ACTION ITEM: Taking the line that contains "аны-наблюдатели, то в" as the first, copy each line exactly up to and including the last line below.
***** DATA *****
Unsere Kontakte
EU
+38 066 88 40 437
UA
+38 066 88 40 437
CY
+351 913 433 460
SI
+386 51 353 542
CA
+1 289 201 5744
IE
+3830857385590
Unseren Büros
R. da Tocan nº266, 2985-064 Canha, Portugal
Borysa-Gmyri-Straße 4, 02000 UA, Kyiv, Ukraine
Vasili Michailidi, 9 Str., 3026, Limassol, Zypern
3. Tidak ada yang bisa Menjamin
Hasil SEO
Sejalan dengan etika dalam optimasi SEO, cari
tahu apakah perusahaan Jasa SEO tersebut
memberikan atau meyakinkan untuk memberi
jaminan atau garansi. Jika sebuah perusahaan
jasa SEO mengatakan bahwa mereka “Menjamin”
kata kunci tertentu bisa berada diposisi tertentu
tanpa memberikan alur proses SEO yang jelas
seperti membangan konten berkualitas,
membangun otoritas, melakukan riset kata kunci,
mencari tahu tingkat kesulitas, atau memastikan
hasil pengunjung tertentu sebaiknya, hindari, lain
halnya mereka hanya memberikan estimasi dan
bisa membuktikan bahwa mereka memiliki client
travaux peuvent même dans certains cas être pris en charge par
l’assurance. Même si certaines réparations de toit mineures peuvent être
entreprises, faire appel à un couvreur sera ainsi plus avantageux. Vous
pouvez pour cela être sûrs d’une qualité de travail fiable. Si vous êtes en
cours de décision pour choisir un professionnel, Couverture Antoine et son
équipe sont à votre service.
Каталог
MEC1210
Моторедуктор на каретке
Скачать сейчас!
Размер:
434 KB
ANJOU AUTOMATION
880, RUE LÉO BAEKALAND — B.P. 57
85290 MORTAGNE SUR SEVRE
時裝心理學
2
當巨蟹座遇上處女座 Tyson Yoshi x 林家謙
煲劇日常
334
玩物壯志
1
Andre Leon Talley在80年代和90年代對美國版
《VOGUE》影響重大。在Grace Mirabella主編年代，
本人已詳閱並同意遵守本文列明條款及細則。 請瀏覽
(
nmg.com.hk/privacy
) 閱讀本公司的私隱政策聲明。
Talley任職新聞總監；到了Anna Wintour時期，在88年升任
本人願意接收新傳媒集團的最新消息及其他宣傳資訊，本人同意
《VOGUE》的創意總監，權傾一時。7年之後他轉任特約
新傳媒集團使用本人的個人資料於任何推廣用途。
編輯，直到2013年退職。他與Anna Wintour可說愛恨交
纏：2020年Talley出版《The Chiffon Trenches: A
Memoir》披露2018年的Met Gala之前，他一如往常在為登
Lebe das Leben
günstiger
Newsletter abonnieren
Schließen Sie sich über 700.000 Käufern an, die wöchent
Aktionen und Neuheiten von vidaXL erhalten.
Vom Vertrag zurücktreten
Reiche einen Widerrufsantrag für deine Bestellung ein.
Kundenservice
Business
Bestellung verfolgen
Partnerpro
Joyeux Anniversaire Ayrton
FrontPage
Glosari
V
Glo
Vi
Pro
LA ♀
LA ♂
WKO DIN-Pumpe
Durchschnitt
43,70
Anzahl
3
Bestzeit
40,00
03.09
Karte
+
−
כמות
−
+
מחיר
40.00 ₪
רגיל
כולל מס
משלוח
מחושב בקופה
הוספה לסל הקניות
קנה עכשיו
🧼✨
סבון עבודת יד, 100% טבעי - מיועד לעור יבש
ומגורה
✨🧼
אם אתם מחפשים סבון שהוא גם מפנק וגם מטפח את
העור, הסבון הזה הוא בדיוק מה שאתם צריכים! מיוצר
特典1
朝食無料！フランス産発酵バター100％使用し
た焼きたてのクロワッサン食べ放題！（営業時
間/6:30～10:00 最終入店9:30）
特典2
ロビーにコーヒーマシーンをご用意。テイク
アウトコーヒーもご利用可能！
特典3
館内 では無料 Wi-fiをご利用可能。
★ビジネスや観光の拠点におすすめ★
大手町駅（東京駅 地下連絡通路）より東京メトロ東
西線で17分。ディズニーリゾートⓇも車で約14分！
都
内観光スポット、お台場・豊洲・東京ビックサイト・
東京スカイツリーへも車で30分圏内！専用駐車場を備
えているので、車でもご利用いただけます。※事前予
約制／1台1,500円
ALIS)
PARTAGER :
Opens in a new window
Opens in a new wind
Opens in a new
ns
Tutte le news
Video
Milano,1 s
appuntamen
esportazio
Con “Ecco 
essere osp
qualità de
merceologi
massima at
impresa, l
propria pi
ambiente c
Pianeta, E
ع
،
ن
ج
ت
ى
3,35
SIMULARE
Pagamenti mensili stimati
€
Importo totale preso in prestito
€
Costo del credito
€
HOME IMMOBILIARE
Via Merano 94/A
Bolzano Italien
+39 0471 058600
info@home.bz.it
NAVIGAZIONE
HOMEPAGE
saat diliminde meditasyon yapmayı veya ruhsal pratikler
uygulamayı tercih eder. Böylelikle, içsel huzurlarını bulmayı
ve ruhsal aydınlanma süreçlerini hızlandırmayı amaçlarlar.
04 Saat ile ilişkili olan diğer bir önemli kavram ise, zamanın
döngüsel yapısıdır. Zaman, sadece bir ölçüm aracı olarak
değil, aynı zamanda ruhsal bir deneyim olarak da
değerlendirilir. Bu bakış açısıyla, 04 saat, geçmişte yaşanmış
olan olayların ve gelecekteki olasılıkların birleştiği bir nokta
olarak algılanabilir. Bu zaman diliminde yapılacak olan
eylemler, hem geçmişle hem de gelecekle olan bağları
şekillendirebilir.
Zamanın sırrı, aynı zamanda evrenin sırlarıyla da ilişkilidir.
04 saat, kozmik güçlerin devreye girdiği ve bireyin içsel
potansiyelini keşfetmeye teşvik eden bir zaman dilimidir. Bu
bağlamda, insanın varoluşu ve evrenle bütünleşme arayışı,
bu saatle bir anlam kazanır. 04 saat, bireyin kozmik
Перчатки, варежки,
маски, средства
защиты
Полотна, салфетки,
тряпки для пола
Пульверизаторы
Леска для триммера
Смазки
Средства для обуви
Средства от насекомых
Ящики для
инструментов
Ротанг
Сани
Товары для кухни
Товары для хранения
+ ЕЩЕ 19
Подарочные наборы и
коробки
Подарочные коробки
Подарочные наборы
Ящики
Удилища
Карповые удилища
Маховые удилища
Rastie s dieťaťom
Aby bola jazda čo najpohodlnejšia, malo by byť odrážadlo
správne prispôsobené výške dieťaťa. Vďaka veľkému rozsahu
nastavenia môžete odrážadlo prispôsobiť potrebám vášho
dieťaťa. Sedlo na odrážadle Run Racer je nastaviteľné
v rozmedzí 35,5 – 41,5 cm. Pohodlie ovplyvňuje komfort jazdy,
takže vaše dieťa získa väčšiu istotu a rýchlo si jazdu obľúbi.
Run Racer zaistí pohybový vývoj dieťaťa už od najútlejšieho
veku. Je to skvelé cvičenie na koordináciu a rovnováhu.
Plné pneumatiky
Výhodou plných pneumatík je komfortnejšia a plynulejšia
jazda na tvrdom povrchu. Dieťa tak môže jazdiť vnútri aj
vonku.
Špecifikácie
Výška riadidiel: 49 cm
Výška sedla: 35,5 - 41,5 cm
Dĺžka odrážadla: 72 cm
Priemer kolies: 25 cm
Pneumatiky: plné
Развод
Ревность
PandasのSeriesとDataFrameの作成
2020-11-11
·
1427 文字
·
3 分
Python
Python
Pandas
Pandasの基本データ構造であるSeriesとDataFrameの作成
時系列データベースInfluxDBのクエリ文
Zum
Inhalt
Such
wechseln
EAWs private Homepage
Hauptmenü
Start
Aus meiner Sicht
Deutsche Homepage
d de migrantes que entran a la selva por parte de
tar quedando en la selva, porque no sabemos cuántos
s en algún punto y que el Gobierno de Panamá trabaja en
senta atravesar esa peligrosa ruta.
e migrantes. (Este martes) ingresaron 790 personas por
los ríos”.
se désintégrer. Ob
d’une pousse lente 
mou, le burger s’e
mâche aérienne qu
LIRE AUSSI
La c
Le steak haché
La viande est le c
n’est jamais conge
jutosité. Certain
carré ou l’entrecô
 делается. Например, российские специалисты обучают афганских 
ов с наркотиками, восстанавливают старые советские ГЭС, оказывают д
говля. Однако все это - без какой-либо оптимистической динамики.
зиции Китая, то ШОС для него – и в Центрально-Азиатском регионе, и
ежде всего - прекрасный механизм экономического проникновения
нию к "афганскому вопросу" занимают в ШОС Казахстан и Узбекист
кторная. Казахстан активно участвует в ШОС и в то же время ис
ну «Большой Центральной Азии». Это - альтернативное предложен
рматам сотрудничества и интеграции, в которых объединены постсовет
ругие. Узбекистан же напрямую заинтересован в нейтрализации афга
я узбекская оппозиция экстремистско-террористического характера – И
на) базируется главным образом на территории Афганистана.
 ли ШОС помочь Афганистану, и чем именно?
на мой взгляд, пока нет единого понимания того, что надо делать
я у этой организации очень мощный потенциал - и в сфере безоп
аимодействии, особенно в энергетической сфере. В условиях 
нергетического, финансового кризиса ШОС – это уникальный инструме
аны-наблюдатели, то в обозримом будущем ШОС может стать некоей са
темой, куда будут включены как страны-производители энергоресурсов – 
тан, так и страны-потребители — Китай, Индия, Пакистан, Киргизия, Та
*****
PROBLEM SOLUTION:
аны-наблюдатели, то в обозримом будущем ШОС может стать некоей са
темой, куда будут включены как страны-производители энергоресурсов – 
тан, так и страны-потребители — Китай, Индия, Пакистан, Киргизия, Та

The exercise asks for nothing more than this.